> [Directive]
Output every line of the records below verbatim, and omit the picture markers.

━━ Exercise input ━━

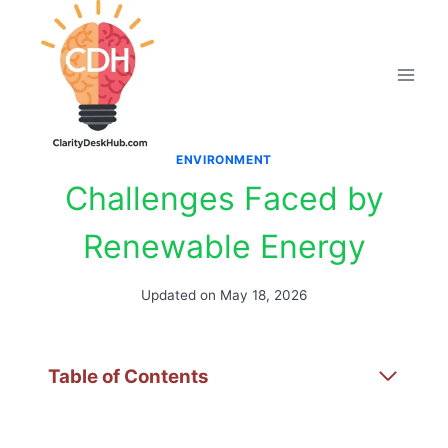
Skip
to
content
ENVIRONMENT
Challenges Faced by
Renewable Energy
Updated on
May 18, 2026
Table of Contents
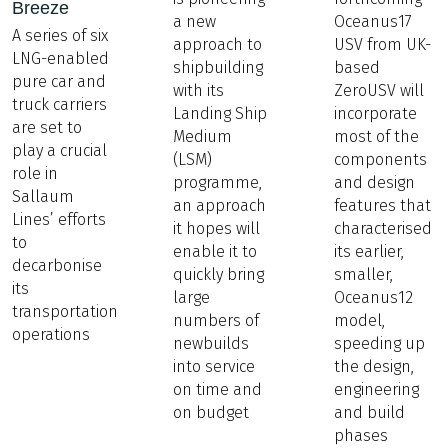
Breeze
a new
Oceanus17
A series of six
approach to
USV from UK-
LNG-enabled
shipbuilding
based
pure car and
with its
ZeroUSV will
truck carriers
Landing Ship
incorporate
are set to
Medium
most of the
play a crucial
(LSM)
components
role in
programme,
and design
Sallaum
an approach
features that
Lines’ efforts
it hopes will
characterised
to
enable it to
its earlier,
decarbonise
quickly bring
smaller,
its
large
Oceanus12
transportation
numbers of
model,
operations
newbuilds
speeding up
into service
the design,
on time and
engineering
on budget
and build
phases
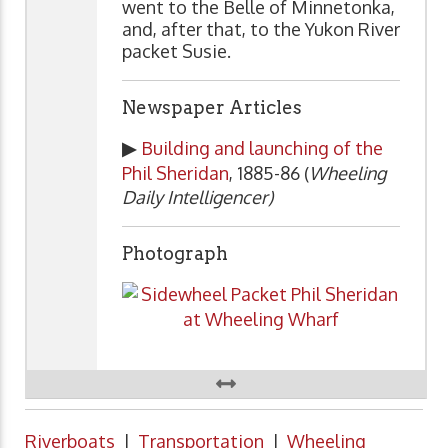
went to the Belle of Minnetonka,
and, after that, to the Yukon River
packet Susie.
Newspaper Articles
▶
Building and launching of the
Phil Sheridan
, 1885-86 (
Wheeling
Daily Intelligencer)
Photograph
Riverboats
|
Transportation
|
Wheeling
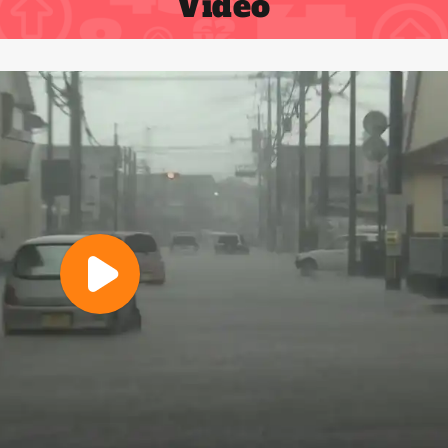
Video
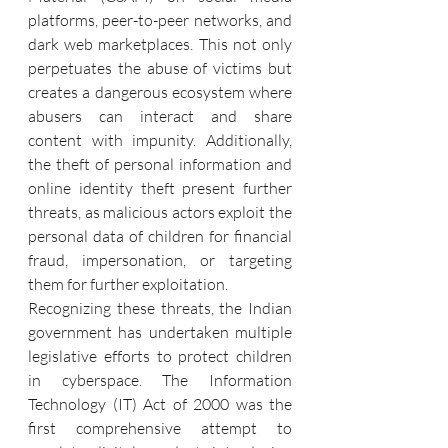
platforms, peer-to-peer networks, and 
dark web marketplaces. This not only 
perpetuates the abuse of victims but 
creates a dangerous ecosystem where 
abusers can interact and share 
content with impunity. Additionally, 
the theft of personal information and 
online identity theft present further 
threats, as malicious actors exploit the 
personal data of children for financial 
fraud, impersonation, or targeting 
them for further exploitation.
Recognizing these threats, the Indian 
government has undertaken multiple 
legislative efforts to protect children 
in cyberspace. The Information 
Technology (IT) Act of 2000 was the 
first comprehensive attempt to 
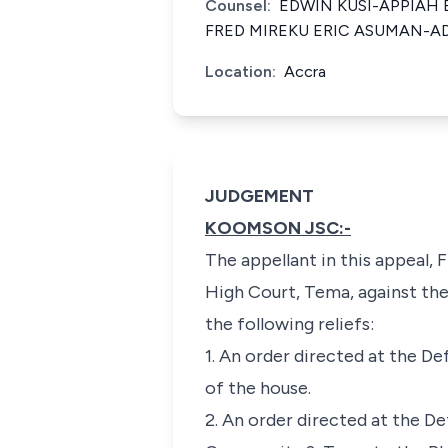
Counsel:
EDWIN KUSI-APPIAH 
FRED MIREKU ERIC ASUMAN-A
Location:
Accra
JUDGEMENT
KOOMSON JSC:-
The appellant in this appeal, 
High Court, Tema, against th
the following reliefs:
1. An order directed at the D
of the house.
2. An order directed at the De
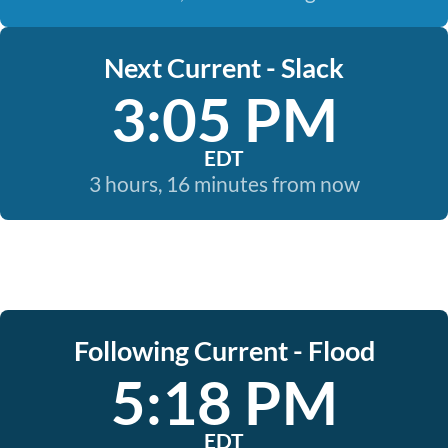
Next Current - Slack
3:05 PM
EDT
3 hours, 16 minutes from now
Following Current - Flood
5:18 PM
EDT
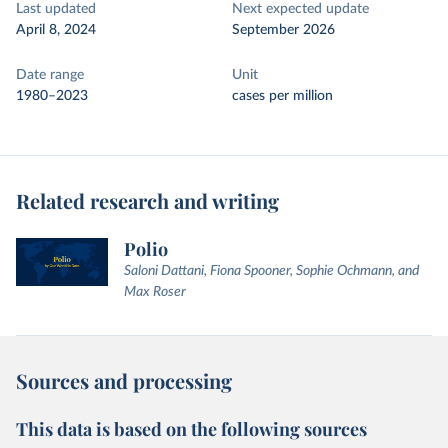
Last updated
Next expected update
April 8, 2024
September 2026
Date range
Unit
1980–2023
cases per million
Related research and writing
Polio
Saloni Dattani, Fiona Spooner, Sophie Ochmann, and
Max Roser
Sources and processing
This data is based on the following sources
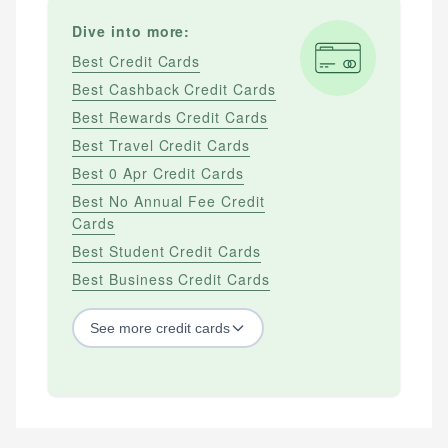
Dive into more:
Best Credit Cards
Best Cashback Credit Cards
Best Rewards Credit Cards
Best Travel Credit Cards
Best 0 Apr Credit Cards
Best No Annual Fee Credit
Cards
Best Student Credit Cards
Best Business Credit Cards
See
more
credit cards
BY CREDIT SCORE
Best Credit Cards For Bad Credit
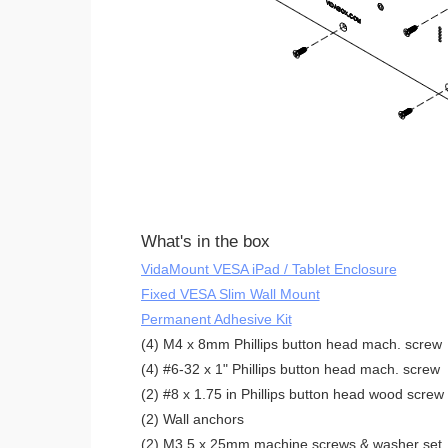
What's in the box
VidaMount VESA iPad / Tablet Enclosure
Fixed VESA Slim Wall Mount
Permanent Adhesive Kit
(4) M4 x 8mm Phillips button head mach. screw
(4) #6-32 x 1" Phillips button head mach. screw
(2) #8 x 1.75 in Phillips button head wood screw
(2) Wall anchors
(2) M3.5 x 25mm machine screws & washer set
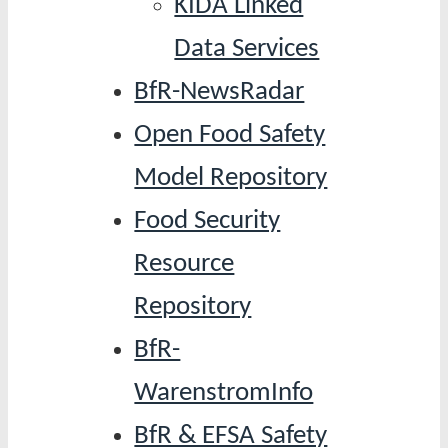
KIDA Linked
Data Services
BfR-NewsRadar
Open Food Safety
Model Repository
Food Security
Resource
Repository
BfR-
WarenstromInfo
BfR & EFSA Safety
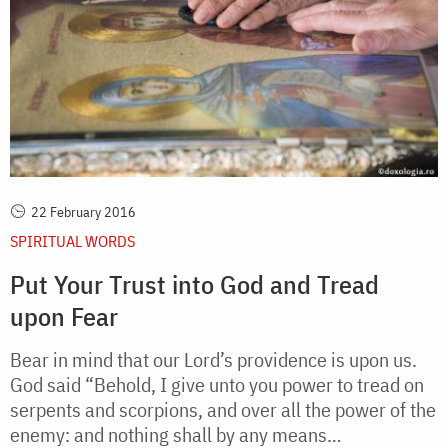
22 February 2016
SPIRITUAL WORDS
Put Your Trust into God and Tread
upon Fear
Bear in mind that our Lord’s providence is upon us.
God said “Behold, I give unto you power to tread on
serpents and scorpions, and over all the power of the
enemy: and nothing shall by any means…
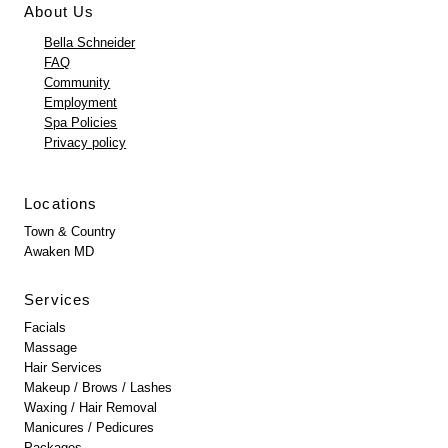
About Us
Bella Schneider
FAQ
Community
Employment
Spa Policies
Privacy policy
Locations
Town & Country
Awaken MD
Services
Facials
Massage
Hair Services
Makeup / Brows / Lashes
Waxing / Hair Removal
Manicures / Pedicures
Packages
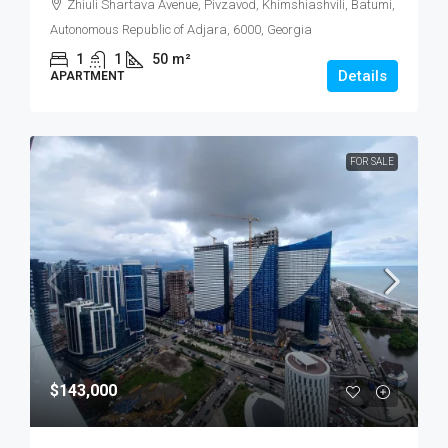
Zhiuli Shartava Avenue, Pivzavod, Khimshiashvili, Batumi,
Autonomous Republic of Adjara, 6000, Georgia
1
1
50
m²
Details
APARTMENT
FOR SALE
$143,000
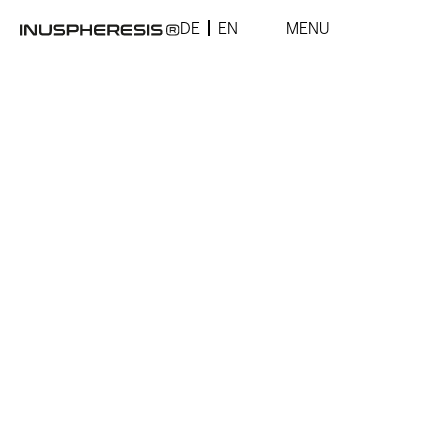
DE
EN
MENU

━━━

> [Answer area]
Skip
to
content
ENVIRONMENT
Challenges Faced by
Renewable Energy
Updated on
May 18, 2026
Table of Contents
Breeze
a new
Oceanus17
A series of six
approach to
USV from UK-
LNG-enabled
shipbuilding
based
pure car and
with its
ZeroUSV will
truck carriers
Landing Ship
incorporate
are set to
Medium
most of the
play a crucial
(LSM)
components
role in
programme,
and design
Sallaum
an approach
features that
Lines’ efforts
it hopes will
characterised
to
enable it to
its earlier,
decarbonise
quickly bring
smaller,
its
large
Oceanus12
transportation
numbers of
model,
operations
newbuilds
speeding up
into service
the design,
on time and
engineering
on budget
and build
phases
went to the Belle of Minnetonka,
and, after that, to the Yukon River
packet Susie.
Newspaper Articles
▶
Building and launching of the
Phil Sheridan
, 1885-86 (
Wheeling
Daily Intelligencer)
Photograph
Riverboats
|
Transportation
|
Wheeling
Video
platforms, peer-to-peer networks, and 
dark web marketplaces. This not only 
perpetuates the abuse of victims but 
creates a dangerous ecosystem where 
abusers can interact and share 
content with impunity. Additionally, 
the theft of personal information and 
online identity theft present further 
threats, as malicious actors exploit the 
personal data of children for financial 
fraud, impersonation, or targeting 
them for further exploitation.
Recognizing these threats, the Indian 
government has undertaken multiple 
legislative efforts to protect children 
in cyberspace. The Information 
Technology (IT) Act of 2000 was the 
first comprehensive attempt to 
Counsel:
EDWIN KUSI-APPIAH 
FRED MIREKU ERIC ASUMAN-A
Location:
Accra
JUDGEMENT
KOOMSON JSC:-
The appellant in this appeal, 
High Court, Tema, against th
the following reliefs:
1. An order directed at the D
of the house.
2. An order directed at the De
Next Current - Slack
3:05 PM
EDT
3 hours, 16 minutes from now
Following Current - Flood
5:18 PM
EDT
Last updated
Next expected update
April 8, 2024
September 2026
Date range
Unit
1980–2023
cases per million
Related research and writing
Polio
Saloni Dattani, Fiona Spooner, Sophie Ochmann, and
Max Roser
Sources and processing
This data is based on the following sources
Dive into more:
Best Credit Cards
Best Cashback Credit Cards
Best Rewards Credit Cards
Best Travel Credit Cards
Best 0 Apr Credit Cards
Best No Annual Fee Credit
Cards
Best Student Credit Cards
Best Business Credit Cards
See
more
credit cards
BY CREDIT SCORE
Best Credit Cards For Bad Credit
What's in the box
VidaMount VESA iPad / Tablet Enclosure
Fixed VESA Slim Wall Mount
Permanent Adhesive Kit
(4) M4 x 8mm Phillips button head mach. screw
(4) #6-32 x 1" Phillips button head mach. screw
(2) #8 x 1.75 in Phillips button head wood screw
(2) Wall anchors
(2) M3.5 x 25mm machine screws & washer set
KIDA Linked
Data Services
BfR-NewsRadar
Open Food Safety
Model Repository
Food Security
Resource
Repository
BfR-
WarenstromInfo
BfR & EFSA Safety
22 February 2016
SPIRITUAL WORDS
Put Your Trust into God and Tread
upon Fear
Bear in mind that our Lord’s providence is upon us.
God said “Behold, I give unto you power to tread on
serpents and scorpions, and over all the power of the
enemy: and nothing shall by any means…
About Us
Bella Schneider
FAQ
Community
Employment
Spa Policies
Privacy policy
Locations
Town & Country
Awaken MD
Services
Facials
Massage
Hair Services
Makeup / Brows / Lashes
Waxing / Hair Removal
Manicures / Pedicures
Packages
Zhiuli Shartava Avenue, Pivzavod, Khimshiashvili, Batumi,
Autonomous Republic of Adjara, 6000, Georgia
1
1
50
m²
Details
APARTMENT
FOR SALE
$143,000
DE
EN
MENU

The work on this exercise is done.